Here are some observations for the CPG industry that create forecasting challenges:
- The timing and frequency of trade promotions dramatically impact how much you sell in any given week or month. Unlike some industries which have a steady, predictable business, CPG is highly driven by promotional events. Rebates, MCBs, discounts and allowances impact how much you need to manufacture, and they impact your financial statements.
- Promotions are unique to individual customers, in lift, timing, and financial impact. The era of a national trade promotions across all customers is a relic of the last century.
- Your sales team is most knowledgeable about customer promotions because they negotiate these deals with customer.
- Top customers can be a significant share of a company’s business, so promotions at one customer can dramatically change the demand plan and impact the company’s P&Ls.

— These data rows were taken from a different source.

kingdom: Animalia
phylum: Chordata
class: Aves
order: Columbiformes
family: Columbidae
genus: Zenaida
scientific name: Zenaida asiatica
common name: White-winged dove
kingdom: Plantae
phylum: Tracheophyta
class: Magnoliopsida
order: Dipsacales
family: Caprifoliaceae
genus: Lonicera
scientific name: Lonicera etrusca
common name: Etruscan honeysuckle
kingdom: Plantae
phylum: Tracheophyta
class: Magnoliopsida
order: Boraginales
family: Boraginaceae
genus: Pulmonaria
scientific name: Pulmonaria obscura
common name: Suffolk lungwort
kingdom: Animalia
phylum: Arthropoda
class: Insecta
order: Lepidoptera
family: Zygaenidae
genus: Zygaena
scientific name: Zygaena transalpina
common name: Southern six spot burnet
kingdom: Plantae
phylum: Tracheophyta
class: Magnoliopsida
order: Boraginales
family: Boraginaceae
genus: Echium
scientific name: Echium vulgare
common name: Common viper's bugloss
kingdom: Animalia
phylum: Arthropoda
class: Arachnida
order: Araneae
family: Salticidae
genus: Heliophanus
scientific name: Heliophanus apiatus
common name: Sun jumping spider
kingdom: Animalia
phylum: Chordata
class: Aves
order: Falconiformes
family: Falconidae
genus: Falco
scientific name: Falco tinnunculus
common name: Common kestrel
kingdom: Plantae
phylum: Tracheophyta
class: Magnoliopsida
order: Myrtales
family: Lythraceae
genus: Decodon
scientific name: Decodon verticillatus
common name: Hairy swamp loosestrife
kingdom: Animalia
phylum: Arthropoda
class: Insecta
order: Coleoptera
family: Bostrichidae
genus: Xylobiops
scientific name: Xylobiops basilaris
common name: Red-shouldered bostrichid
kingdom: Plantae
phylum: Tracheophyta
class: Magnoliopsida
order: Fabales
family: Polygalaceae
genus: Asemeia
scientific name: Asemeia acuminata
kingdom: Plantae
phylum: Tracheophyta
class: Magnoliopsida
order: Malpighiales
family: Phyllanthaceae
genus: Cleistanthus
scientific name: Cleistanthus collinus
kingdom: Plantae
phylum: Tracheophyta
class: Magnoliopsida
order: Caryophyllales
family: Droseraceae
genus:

- You can't always use shipments to track your promotion results. You don't ship to indirect customers because they buy through a distributor. For direct customers, you may have shipped the product weeks or months before the promotion dates.
- Trade promotion timing changes often, and with short-notice. This makes it more difficult do accurate long-range forecasting.
Here are some of the advantages of a bottom-up approach that address many of the CPG industry forecasting challenges:
- The forecast is created by customer and promotion, the level at where promotional timing, frequency and lift is more accurate.
- You can plan promotions for indirect customers, and for promotions where there is a disconnect between sell-in and sell-through.
- The forecast is generated by the sales team, which has more accurate knowledge about the timing, frequency and lift of promotions.
- This bottom-up forecast can be used to help validate a top-down forecast generated mathematically by a demand planning solution.
Demand planning modules can utilize some of the promotional information from the bottom-up forecast as independent variables to create a more accurate forecast model from historical data. The demand planning forecast will also be more accurate because the promotional coefficients will be applied based on more accrual deal timing of future deals.
- You can your sales team improve promotional forecasting accuracy by using syndicated data like IRI or AC Nielsen, SPINS, POS and/or other third-party data. To see an improvement in forecasting accuracy, you don’t have to buy data for all your customers. Consider focusing on your top volume customers.